I want to pass on a video I’ve finally gotten around to watching:
I’ve managed a number of on-call teams to various levels of success. One point I’d add that makes a difference is good buy-in from above.
He addresses several good points, most of which I would fully agree with and even at various times adopted at my various jobs.
One thing he mentions is availability. Too often folks claim they need 99.999% uptime. My question has often been “why?” and then followed by, “Are you willing to pay for that?” Often the why boils down to “umm.. because…” and the paying for it was “no”, at least once they realized the true cost.
I also had a rule that I sometimes used: “If there was no possible response or no response necessary, don’t bother alerting!”.
An example might be traffic flow. I’ve seen setups where if the traffic exceeds a certain threshold once in say a one hour period (assume monitoring every 5 seconds) a page would go out. Why? By the time you respond it’s gone and there’s nothing to do.
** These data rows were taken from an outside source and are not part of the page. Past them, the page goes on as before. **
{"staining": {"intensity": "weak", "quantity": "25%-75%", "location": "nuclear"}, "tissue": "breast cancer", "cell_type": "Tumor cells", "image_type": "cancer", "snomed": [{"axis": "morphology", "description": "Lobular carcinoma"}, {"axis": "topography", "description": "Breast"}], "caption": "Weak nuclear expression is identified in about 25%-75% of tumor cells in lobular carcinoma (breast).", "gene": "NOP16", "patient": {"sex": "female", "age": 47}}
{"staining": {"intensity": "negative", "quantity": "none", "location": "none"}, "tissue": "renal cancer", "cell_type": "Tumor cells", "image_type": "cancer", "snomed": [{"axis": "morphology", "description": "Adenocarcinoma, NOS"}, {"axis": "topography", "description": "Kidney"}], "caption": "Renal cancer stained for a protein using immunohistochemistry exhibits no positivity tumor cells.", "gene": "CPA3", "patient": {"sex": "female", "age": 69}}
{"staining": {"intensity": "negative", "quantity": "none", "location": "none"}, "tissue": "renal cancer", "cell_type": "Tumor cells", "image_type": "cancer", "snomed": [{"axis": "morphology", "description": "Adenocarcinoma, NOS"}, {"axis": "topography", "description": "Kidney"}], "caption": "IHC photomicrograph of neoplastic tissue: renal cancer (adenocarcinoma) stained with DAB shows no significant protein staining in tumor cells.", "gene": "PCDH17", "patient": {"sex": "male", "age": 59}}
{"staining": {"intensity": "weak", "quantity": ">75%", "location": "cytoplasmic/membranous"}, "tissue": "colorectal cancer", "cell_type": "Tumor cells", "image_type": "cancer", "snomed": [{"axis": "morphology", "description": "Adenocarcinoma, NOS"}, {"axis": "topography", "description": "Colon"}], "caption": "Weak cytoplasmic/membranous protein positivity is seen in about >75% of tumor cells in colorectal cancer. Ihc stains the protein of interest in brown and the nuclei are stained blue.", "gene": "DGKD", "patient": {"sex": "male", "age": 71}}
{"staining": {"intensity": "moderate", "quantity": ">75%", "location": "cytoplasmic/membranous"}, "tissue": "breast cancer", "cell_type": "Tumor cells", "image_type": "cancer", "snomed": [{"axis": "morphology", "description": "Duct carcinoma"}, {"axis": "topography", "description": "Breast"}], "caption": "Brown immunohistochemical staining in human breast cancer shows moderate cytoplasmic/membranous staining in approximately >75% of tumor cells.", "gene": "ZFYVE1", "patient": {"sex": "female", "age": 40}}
A far better response is to automate it such that if it happens more than X times in Y minutes, THEN send an alert.
In some cases, simply retrying works. In the SQL world I’ve seen re-index jobs fail due to locking or other issues. I like my sleep. So I set up most of my jobs to retry at least once on failure.
Then, later I’ll review the logs. If I see constant issue of retries I’ll schedule time to fix it.
At one client, we had an issue where a job would randomly fail maybe once a month. They would page someone about it, who would rerun the job and it would succeed.
I looked at the history and realized simply by putting a delay in of about 5 minutes on a failure and retrying would reduce the number of times someone had to be called from about once a month to once every 3 years or so. Fifteen minutes of reviewing the problem during a normal 9-5 timeframe and 5 minutes of checking the math and implementing the fix meant the on-call person could get more sleep every month. A real win.
Moral of the story: Not every thing is critical and if it is, handle it as if it is, not as a second thought.